(Written request 1) Reproduce the full passage about the walking-in-unison study word for word.

For the strikingly simple experiment, Fessler and Holbrook recruited 96 undergraduate men, pairing each with an experimenter who posed as a fellow recruit. Half the participants were instructed to walk in unison with their partners. The other half were asked just to accompany their partners, but without walking in lockstep. Participants were not allowed to talk to each other, and all followed the same 800-foot route, outside of UCLA’s Pauley Pavilion.
Afterward, each participant was given a range of tests, most of them to disguise the real purpose of the study. Ultimately, each study subject was shown a photograph showing a man’s face with an angry expression. Based on that information alone, subjects were asked to estimate the man’s height in feet and inches and then asked to guess his size by choosing images from two different charts, each showing six silhouettes. On one chart, each image was progressively taller and bigger; on the other, each appeared progressively more muscular.
Even though each participant was accompanied only by a single companion, those who walked in unison with their partners judged the angry man as significantly less physically imposing than did the study subjects who had not walked in unison with their confederate: On average, they estimated that the man in the photo was about an inch shorter than the other participants did. Although the researchers noted the difference was relatively small, they said the strength of the finding was so strong that the chance of it being a fluke was 1 in 100.
The researchers said the effect would likely have been even stronger had the study more closely approximated the conditions of police and military training.
“If we had more people marching together, and if they had marched together repeatedly like police and the military do in drills, we would have expected a stronger effect,” said Holbrook, a postdoctoral fellow at UCLA’s Center for Behavior, Evolution and Culture.

(Source records)
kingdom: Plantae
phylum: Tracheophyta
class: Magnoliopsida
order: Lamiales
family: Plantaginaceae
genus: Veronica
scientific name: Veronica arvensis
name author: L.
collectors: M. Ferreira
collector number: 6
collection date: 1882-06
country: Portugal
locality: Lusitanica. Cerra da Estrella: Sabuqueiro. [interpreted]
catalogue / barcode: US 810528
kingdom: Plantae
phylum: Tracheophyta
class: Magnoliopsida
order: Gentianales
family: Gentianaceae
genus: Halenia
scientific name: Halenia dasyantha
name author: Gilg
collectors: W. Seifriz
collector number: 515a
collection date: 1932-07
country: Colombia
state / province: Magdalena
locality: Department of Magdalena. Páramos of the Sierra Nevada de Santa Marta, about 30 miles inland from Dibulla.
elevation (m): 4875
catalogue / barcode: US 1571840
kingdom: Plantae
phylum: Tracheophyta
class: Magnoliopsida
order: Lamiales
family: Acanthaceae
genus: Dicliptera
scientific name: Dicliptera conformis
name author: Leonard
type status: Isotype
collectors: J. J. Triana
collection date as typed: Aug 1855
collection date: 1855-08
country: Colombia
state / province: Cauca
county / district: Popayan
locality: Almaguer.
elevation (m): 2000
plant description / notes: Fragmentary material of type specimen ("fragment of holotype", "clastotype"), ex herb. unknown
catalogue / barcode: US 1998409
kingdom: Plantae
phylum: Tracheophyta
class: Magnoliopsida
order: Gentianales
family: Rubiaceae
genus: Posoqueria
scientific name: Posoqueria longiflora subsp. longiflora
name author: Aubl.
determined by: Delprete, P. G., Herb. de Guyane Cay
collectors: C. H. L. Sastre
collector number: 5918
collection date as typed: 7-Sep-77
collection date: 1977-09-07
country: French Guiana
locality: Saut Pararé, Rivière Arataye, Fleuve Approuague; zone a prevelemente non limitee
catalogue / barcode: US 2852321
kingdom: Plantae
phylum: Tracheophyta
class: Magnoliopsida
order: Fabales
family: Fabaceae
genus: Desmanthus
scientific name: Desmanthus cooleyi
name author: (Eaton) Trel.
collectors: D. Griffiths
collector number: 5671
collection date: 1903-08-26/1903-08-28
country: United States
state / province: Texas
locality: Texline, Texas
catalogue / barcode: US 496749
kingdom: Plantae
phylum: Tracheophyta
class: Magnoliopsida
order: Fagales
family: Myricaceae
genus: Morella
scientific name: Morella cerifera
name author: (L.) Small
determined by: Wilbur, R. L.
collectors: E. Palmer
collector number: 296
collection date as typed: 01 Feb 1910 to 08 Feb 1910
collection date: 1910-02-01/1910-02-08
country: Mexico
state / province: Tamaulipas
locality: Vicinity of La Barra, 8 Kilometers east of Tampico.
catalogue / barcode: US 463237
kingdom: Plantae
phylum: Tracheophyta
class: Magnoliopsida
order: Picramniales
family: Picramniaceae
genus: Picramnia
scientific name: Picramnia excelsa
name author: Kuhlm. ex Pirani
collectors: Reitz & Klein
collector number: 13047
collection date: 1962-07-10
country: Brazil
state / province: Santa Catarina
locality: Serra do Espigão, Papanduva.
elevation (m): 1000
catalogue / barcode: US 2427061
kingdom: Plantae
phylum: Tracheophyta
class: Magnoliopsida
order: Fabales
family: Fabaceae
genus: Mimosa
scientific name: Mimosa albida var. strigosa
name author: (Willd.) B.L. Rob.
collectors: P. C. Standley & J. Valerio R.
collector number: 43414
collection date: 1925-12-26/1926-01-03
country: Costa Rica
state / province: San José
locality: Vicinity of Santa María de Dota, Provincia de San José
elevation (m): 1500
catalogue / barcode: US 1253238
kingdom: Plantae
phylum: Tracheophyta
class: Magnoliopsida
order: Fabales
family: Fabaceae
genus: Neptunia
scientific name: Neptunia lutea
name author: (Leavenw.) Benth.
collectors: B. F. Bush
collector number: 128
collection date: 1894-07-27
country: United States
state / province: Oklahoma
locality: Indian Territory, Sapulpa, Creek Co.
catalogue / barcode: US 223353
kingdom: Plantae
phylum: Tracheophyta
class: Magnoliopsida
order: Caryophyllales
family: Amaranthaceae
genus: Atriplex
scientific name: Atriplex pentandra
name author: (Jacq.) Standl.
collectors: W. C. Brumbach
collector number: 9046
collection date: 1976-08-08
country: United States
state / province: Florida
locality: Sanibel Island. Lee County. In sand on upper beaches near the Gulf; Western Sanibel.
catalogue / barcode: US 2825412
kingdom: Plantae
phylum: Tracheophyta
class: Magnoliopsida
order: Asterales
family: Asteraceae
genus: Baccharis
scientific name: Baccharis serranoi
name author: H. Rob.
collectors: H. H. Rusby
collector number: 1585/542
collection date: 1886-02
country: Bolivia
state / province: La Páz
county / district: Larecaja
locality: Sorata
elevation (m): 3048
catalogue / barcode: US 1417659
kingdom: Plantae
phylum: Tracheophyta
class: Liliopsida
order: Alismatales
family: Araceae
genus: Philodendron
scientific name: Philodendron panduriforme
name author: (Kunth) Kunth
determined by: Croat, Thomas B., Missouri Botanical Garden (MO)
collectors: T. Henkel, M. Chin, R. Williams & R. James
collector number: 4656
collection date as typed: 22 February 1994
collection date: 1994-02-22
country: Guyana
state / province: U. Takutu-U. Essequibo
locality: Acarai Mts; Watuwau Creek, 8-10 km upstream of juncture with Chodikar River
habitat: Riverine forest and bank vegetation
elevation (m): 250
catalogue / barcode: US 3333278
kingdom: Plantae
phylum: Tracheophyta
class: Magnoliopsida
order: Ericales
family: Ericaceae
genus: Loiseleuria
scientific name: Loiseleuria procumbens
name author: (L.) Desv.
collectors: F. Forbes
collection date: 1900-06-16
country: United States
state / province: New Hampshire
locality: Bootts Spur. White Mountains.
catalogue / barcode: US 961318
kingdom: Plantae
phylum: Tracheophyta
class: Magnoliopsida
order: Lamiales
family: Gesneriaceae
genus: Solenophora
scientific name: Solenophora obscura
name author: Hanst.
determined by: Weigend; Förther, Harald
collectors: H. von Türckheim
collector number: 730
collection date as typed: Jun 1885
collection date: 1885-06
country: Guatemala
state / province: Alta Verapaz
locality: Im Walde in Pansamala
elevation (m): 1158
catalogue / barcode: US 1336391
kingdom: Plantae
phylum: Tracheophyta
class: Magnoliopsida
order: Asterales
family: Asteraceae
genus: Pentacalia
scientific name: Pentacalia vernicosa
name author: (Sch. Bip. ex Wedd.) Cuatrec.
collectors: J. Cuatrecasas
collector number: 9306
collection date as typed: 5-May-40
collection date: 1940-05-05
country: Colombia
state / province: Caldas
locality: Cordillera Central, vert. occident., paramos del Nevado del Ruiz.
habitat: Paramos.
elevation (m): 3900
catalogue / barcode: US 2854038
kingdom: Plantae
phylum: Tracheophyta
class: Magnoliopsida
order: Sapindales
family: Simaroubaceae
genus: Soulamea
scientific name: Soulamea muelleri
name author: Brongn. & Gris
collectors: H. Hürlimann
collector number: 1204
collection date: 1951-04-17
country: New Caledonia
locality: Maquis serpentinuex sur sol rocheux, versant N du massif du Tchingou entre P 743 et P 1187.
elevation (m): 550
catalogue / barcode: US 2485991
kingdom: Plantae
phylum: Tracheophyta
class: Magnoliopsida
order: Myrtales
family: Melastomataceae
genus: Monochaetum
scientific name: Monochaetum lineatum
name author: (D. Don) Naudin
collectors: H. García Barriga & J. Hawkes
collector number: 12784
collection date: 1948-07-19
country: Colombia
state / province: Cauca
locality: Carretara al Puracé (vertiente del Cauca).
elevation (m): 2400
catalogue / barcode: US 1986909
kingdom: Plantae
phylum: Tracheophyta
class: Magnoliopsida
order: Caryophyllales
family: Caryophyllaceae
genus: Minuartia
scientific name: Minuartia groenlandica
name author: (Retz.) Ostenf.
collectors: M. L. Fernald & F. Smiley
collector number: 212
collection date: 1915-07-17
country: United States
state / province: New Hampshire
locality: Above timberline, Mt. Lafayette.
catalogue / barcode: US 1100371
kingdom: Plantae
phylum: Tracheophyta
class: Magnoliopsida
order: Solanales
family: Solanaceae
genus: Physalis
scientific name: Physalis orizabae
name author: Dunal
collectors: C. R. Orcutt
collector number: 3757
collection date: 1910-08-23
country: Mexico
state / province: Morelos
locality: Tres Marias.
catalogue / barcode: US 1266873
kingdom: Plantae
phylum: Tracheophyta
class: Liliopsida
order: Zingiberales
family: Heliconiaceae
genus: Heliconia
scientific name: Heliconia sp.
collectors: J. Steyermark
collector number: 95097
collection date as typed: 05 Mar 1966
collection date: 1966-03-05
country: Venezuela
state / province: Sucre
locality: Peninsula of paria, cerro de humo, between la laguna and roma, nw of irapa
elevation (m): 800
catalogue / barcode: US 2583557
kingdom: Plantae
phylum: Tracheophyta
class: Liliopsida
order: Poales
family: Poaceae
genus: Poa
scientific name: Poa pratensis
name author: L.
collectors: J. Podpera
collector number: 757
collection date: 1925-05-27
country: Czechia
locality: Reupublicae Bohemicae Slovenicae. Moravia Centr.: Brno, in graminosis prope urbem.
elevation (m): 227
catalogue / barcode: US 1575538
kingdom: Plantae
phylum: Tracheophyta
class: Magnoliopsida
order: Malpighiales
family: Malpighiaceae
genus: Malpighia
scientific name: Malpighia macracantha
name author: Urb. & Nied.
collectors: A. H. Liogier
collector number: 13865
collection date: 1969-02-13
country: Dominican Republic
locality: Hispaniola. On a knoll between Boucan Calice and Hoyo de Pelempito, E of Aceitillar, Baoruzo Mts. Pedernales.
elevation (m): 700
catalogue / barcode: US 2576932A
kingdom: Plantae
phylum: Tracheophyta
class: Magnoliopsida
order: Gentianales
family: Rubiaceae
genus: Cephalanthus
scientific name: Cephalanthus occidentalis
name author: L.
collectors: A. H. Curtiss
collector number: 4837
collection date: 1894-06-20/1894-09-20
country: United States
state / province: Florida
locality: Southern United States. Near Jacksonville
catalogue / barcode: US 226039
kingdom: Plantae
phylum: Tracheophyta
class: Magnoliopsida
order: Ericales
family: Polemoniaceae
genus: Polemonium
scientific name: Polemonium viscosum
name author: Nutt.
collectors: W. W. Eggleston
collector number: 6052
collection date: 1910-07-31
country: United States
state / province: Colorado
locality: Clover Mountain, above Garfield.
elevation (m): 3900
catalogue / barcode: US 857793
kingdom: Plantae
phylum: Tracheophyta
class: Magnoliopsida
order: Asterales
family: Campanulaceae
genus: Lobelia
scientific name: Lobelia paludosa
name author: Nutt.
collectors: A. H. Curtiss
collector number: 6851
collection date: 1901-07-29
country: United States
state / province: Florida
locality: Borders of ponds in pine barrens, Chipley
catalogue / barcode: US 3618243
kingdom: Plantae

(Written request 2) Transcribe the rows verbatim, starting with the first line of the rows and going on through the line with "genus: Posoqueria", both included.

(Full answer 1)
For the strikingly simple experiment, Fessler and Holbrook recruited 96 undergraduate men, pairing each with an experimenter who posed as a fellow recruit. Half the participants were instructed to walk in unison with their partners. The other half were asked just to accompany their partners, but without walking in lockstep. Participants were not allowed to talk to each other, and all followed the same 800-foot route, outside of UCLA’s Pauley Pavilion.
Afterward, each participant was given a range of tests, most of them to disguise the real purpose of the study. Ultimately, each study subject was shown a photograph showing a man’s face with an angry expression. Based on that information alone, subjects were asked to estimate the man’s height in feet and inches and then asked to guess his size by choosing images from two different charts, each showing six silhouettes. On one chart, each image was progressively taller and bigger; on the other, each appeared progressively more muscular.
Even though each participant was accompanied only by a single companion, those who walked in unison with their partners judged the angry man as significantly less physically imposing than did the study subjects who had not walked in unison with their confederate: On average, they estimated that the man in the photo was about an inch shorter than the other participants did. Although the researchers noted the difference was relatively small, they said the strength of the finding was so strong that the chance of it being a fluke was 1 in 100.
The researchers said the effect would likely have been even stronger had the study more closely approximated the conditions of police and military training.
“If we had more people marching together, and if they had marched together repeatedly like police and the military do in drills, we would have expected a stronger effect,” said Holbrook, a postdoctoral fellow at UCLA’s Center for Behavior, Evolution and Culture.

(Full answer 2)
kingdom: Plantae
phylum: Tracheophyta
class: Magnoliopsida
order: Lamiales
family: Plantaginaceae
genus: Veronica
scientific name: Veronica arvensis
name author: L.
collectors: M. Ferreira
collector number: 6
collection date: 1882-06
country: Portugal
locality: Lusitanica. Cerra da Estrella: Sabuqueiro. [interpreted]
catalogue / barcode: US 810528
kingdom: Plantae
phylum: Tracheophyta
class: Magnoliopsida
order: Gentianales
family: Gentianaceae
genus: Halenia
scientific name: Halenia dasyantha
name author: Gilg
collectors: W. Seifriz
collector number: 515a
collection date: 1932-07
country: Colombia
state / province: Magdalena
locality: Department of Magdalena. Páramos of the Sierra Nevada de Santa Marta, about 30 miles inland from Dibulla.
elevation (m): 4875
catalogue / barcode: US 1571840
kingdom: Plantae
phylum: Tracheophyta
class: Magnoliopsida
order: Lamiales
family: Acanthaceae
genus: Dicliptera
scientific name: Dicliptera conformis
name author: Leonard
type status: Isotype
collectors: J. J. Triana
collection date as typed: Aug 1855
collection date: 1855-08
country: Colombia
state / province: Cauca
county / district: Popayan
locality: Almaguer.
elevation (m): 2000
plant description / notes: Fragmentary material of type specimen ("fragment of holotype", "clastotype"), ex herb. unknown
catalogue / barcode: US 1998409
kingdom: Plantae
phylum: Tracheophyta
class: Magnoliopsida
order: Gentianales
family: Rubiaceae
genus: Posoqueria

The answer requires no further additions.